Walking into the Eli Marsh Gallery this fall, visitors will become at once immersed in light, chiming, almost meditative music and works of art heavy in color and content. This initial experience captures the inherent juxtapositions in Lien Truong’s exhibition, “The Sky is Not Sacred,” on display at Fayerweather Hall until Nov. 22. Placing Western narratives of the sky as a “sacred” place next to American aerial bombings of Middle Eastern and Asian countries, Truong draws upon themes of nature and Western imperialism to produce art that, in her words to The Student, “examines the development and substance of our belief systems.”
Cultural intersections and contradictions are evident in both Truong’s artistic process and product: in her mixed-media piece “According to the Specter of Blood and Water,” Truong combines Asian fabric and embroidery, a landscape of her mother’s birthplace in Đà Lạt,Vietnam and a painted fragment of a European monarch. This piece is the first that the viewer comes across and is followed by a collection of much smaller works from Truong’s series “Translatio Imperii.” In this series, Truong paints scenes of American bombings in Asia and the Middle East in the style of the Hudson River Valley School, a mid-19th century American art movement inspired by Romanticism. She uses earthen and muted tones and bathes the landscape in natural light.
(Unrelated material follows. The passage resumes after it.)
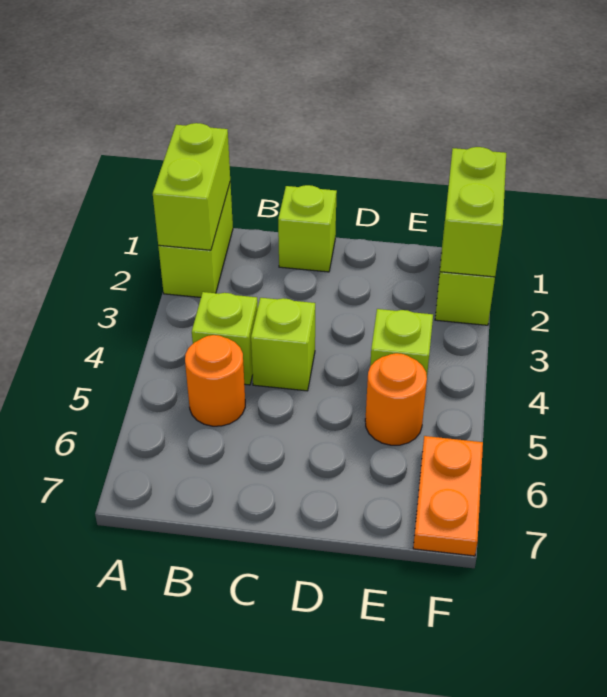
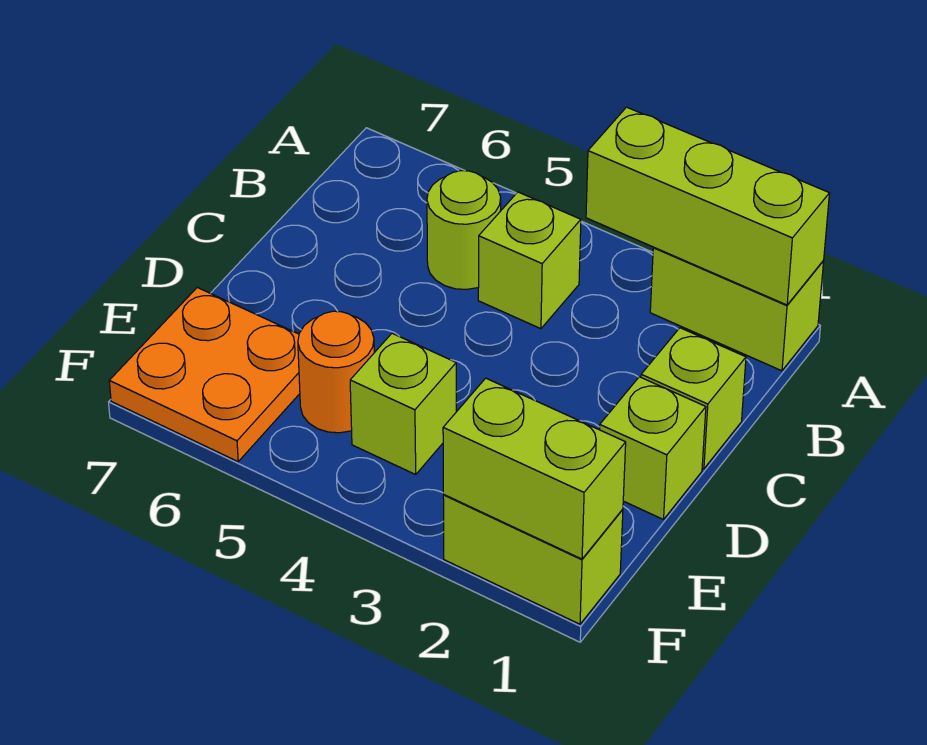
lime 1x2 brick [153,123,230,250] -> lime 1x3 brick [586,107,829,305]
orange 1x1 round brick [185,335,245,426] -> lime 1x1 round brick [427,171,501,289]
lime 1x1 brick [251,298,315,391] -> lime 1x1 brick moved to [600,377,706,520]
orange 1x2 plate [413,436,483,556] -> orange 2x2 plate [109,288,300,462]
From far away, the viewer might mistake the subject as something typical of the Hudson River Valley School, which depicted American landscapes in a pastoral manner and glorified nature; like Transcendentalists, Hudson River Valley painters often turned to nature for divine reflection. To them, as language from Truong’s exhibition put it, nature was indeed “sacred.” It is thus ironic that “Translatio Imperii” uses this artistic style to portray scenes of massive destruction; it is all the more ironic that the same Western hegemony which deified nature would dare to destroy it to such extremes.
“The Sky is Not Sacred,” a single channel video created in collaboration with artist Hồng-Ân Trương, is the show’s namesake artwork. A single channel video is one which uses one electronic source and is exhibited from one playback device. “The Sky is Not Sacred” shows aerial scenes of American aircrafts dropping bombs during the Vietnam War. Meanwhile, an audio recording plays a narration from John Constable, a British Romanticist painter who preceded and inspired the aforementioned Hudson River Valley School. In the recording, Constable reiterates the sky’s sacrality. The viewer hears vocabulary such as “glorious,” “grace,” “admirational” and “investigational,” while she sees wildly discordant scenes of bombs exploding upon contact on Vietnamese earth.
The music is equally disjunctive: it is the calm, meditative consonance that initially drew the viewer into the exhibition. The viewer is therefore forced to confront the irony between Western canon and practice. While she hears peaceful descriptions of nature’s clouds, what she sees onscreen are man-made clouds mushrooming from violent detonation. As such, “The Sky is Not Sacred” — both the individual piece and the exhibition as a whole — challenges not only the “canonical status” of Western art forms but also the objectivity of their narratives for the purpose of history-telling. Truong’s belief in the “illuminating” dimension of art pervades her practice, and “The Sky is Not Sacred” in particular. In an email interview, she said that “art and art history show us how art has been made to create systems of cultural heritage.” To Truong, art is not a stagnant byproduct of culture, but instead a creator of culture; it is something that acts. Truong says we can learn from art by examining how it is “tied directly to the belief systems, mirroring for the most part, the dominant lens of its time.”
“The content of my painting practice examines our belief systems and the cultural hierarchies of written and cultural histories,” Truong noted. This product is a combination of research and artistic practice. “I do specific research on my subject matter and gather contextual information from certain fields that give my work context, then begin working in the studio,” she said. “In the studio, my painting practice drives the aesthetic, formal and conceptual decisions as well.”